Why is Kilimanjaro such a popular mountain to climb? Firstly, all the major routes are non-technical treks. You don’t need any special climbing equipment other than suitable clothes and boots. No need for ropes or crampons. Kilimanjaro also has easily reached trails. There’s no two week walk to reach the mountain base before your begin your ascent. It’s a super-high mountain that can be climbed within a week or so. Very few mountains of such proportions offer this opportunity.
To have climbed to almost 6000m above sea level is an achievement on a grand scale. One that can re-define your life. You’ll need to draw on all of your inner resources to reach the summit. Climbing Kilimanjaro stretches your endurance on every level, physically, mentally and emotionally. Described by many climbers as a life-changing experience, you’ll test and build your inner strengths.
Sharing the Kilimanjaro experience with others frequently creates and cements life-long friendships. Along the journey you’ll support each other through the tough times and learn to laugh in the face of adversity.
Over the last few years it’s become an increasingly popular way to raise money for charity. There are many companies who arrange charity climbs. Of course, you can climb and raise money for your favourite charity independently. If your goal is fundraising let us know on booking and we’ll spread the news through our social media links.
Who can climb
Lots of people can climb. Currently over 40,000 people a year attempt the summit challenge.
Climbers must be over 10 years old but there is no upper age limit. The current record holder for the oldest to reach Uhuru peak is an impressive 86 years.
You must be reasonably fit. Your climb experience will much more enjoyable if you have properly prepared yourself. You don’t need to be at athlete level, it’s about endurance not speed. As long as you can do multiple days walking of at least 6 hours per day you should meet the basic fitness levels needed. You can read more about fitness and preparation here.
How to climb
It is not possible to climb Kilimanjaro on your own. You must be accompanied by a Kilimanjaro National Park (KINAPA) registered guide for any walks or climbs within the National Park. Only TALA (Tourist Agents Licensing Authority) licenced operators can buy the permits that are required for entry to the Park. There are some climb companies that ‘sub-contract’ the permit buying to get around being fully licenced.
When to climb
There are two main climbing seasons, Mid June to late October and mid December to mid March. You can climb at other times of the year but you’re more likely to have inclement weather, especially in the April and May rainy season. Over recent years ,however, the rains have been less likely to follow the typical patterns and you might have a climb in mid November with no rain at all.

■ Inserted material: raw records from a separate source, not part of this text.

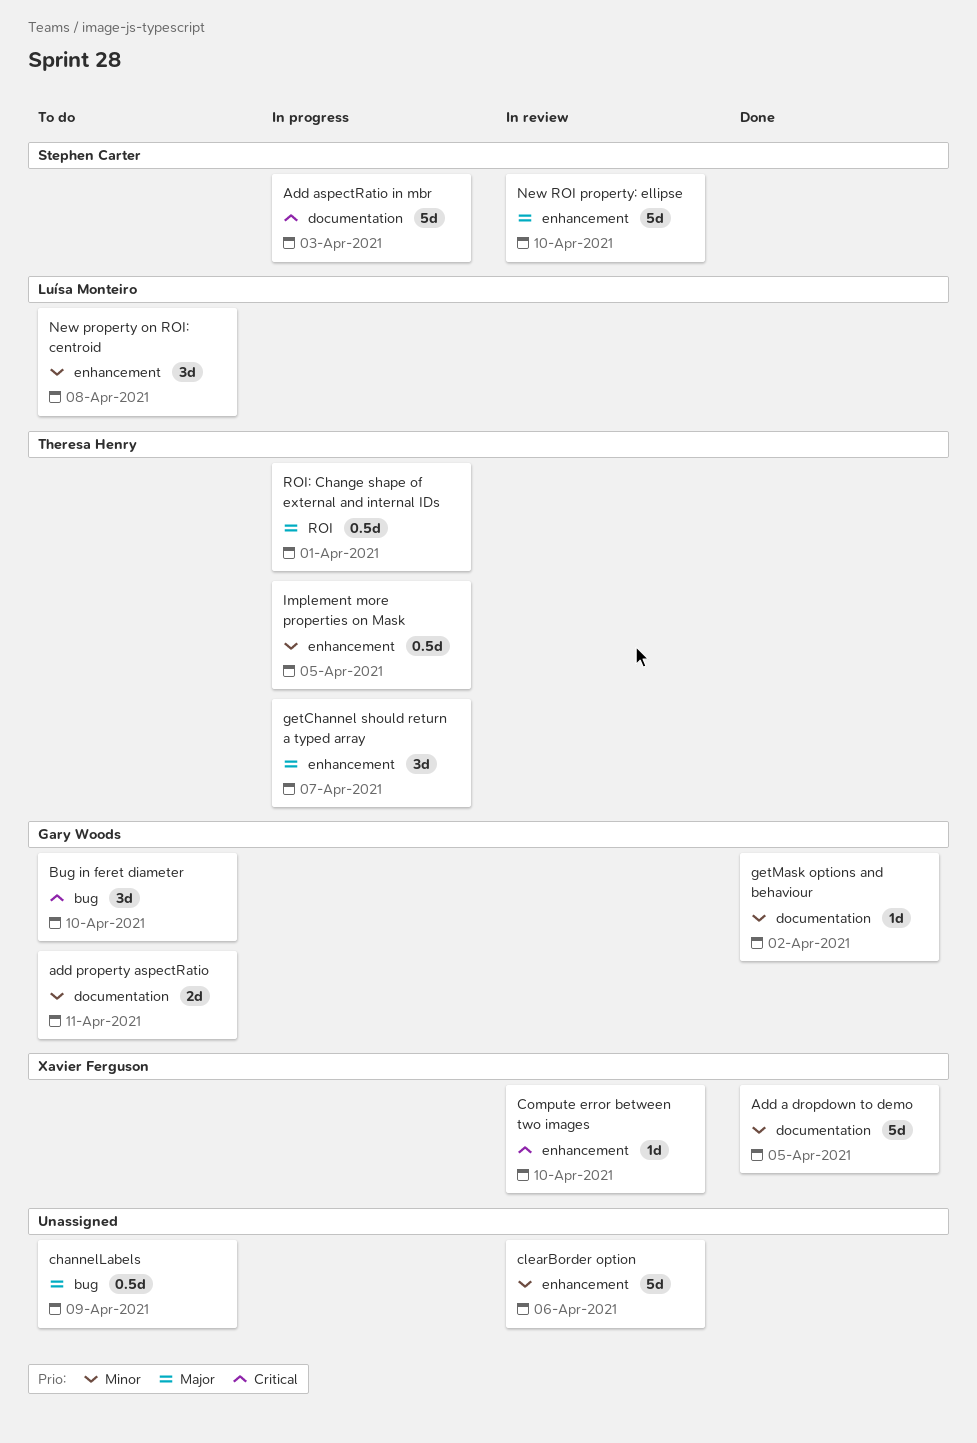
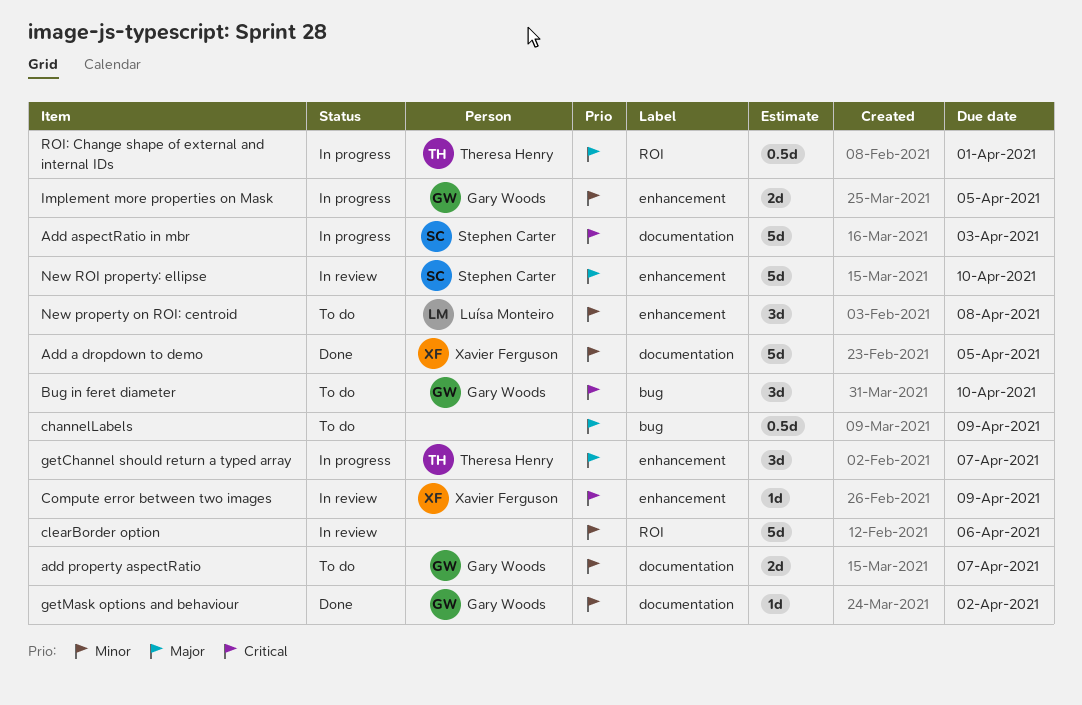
add property aspectRatio, due: Apr 11 -> Apr 7
clearBorder option, label: enhancement -> ROI
Compute error between two images, due: Apr 10 -> Apr 9
Implement more properties on Mask, owner: Theresa Henry -> Gary Woods
Implement more properties on Mask, estimate: 0.5d -> 2d

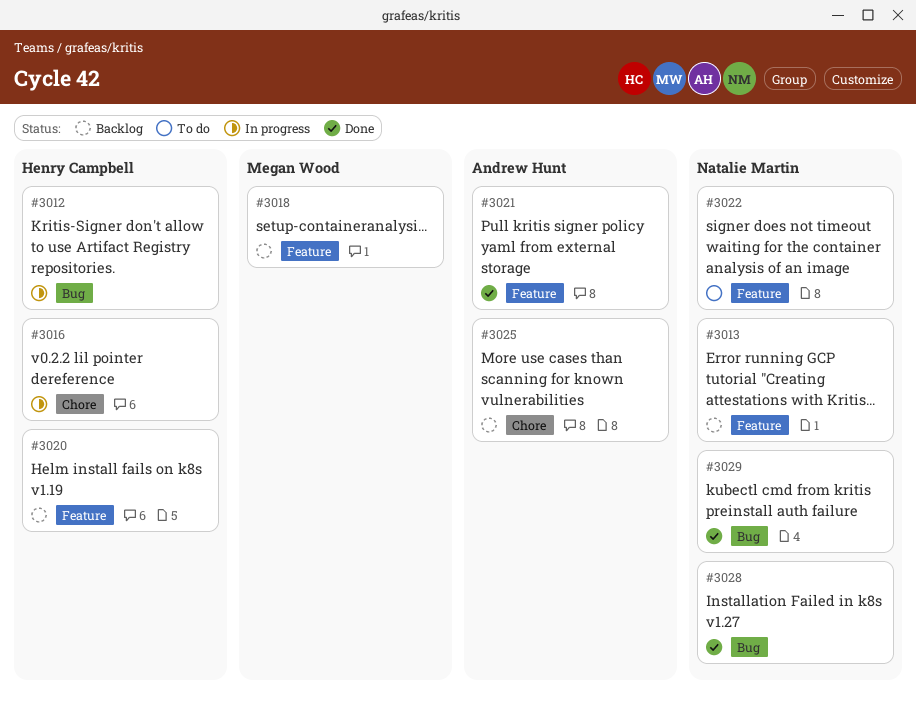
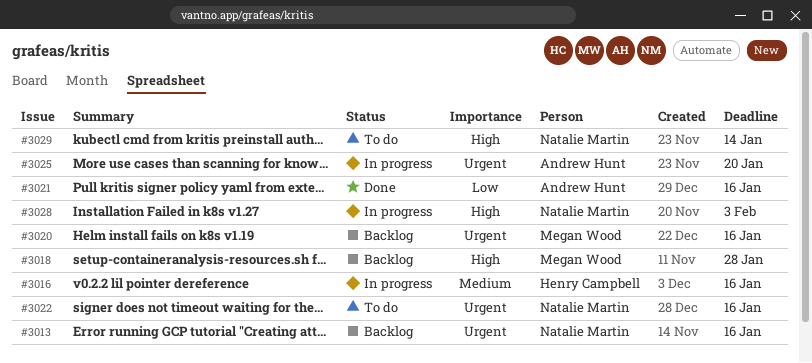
#3012: present -> none
#3020, owner: Henry Campbell -> Megan Wood
#3025, status: Backlog -> In progress
#3028, status: Done -> In progress
#3029, status: Done -> To do

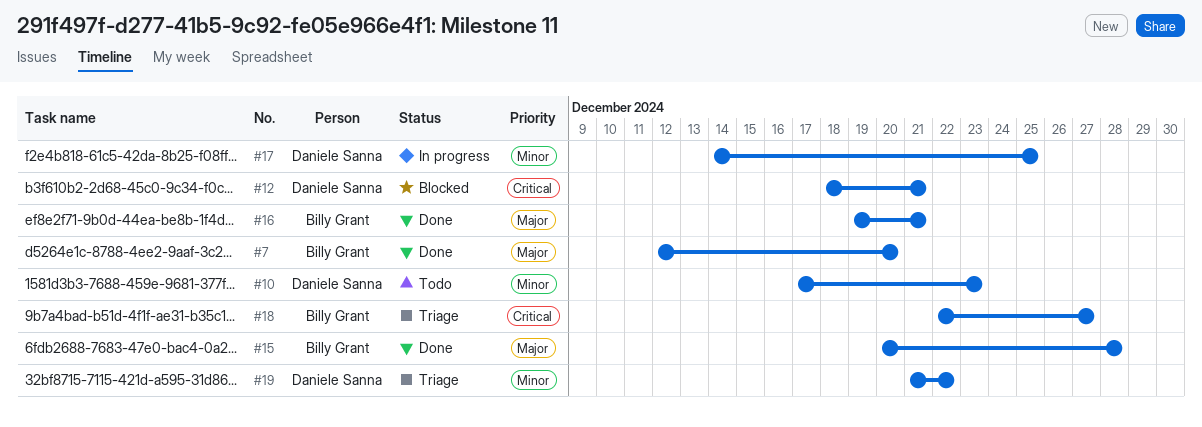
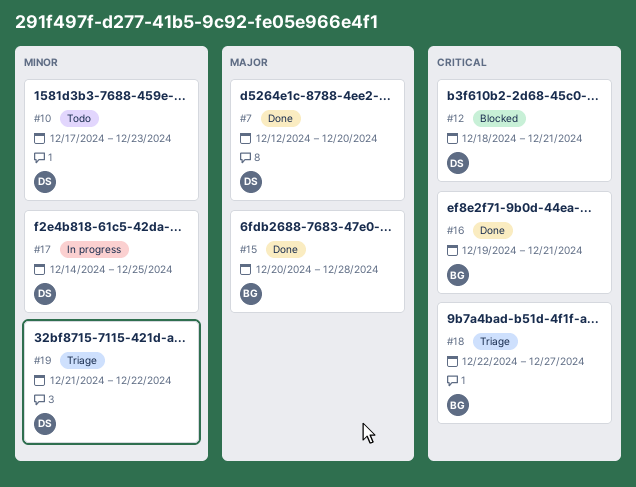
#7, owner: Billy Grant -> Daniele Sanna
#16, priority: Major -> Critical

June and July are the coldest months, but the weather is often more stable with a greater chance of days with clear skies and fabulous views of Kibo.
August and September tend to be very busy. Mid December, January and February are warmer but usually wetter. With a peak in climbers on the mountain over Christmas and New Year.
Mountain weather is inherently unpredictable so you must always be prepared for the worst possible conditions and hope for the best.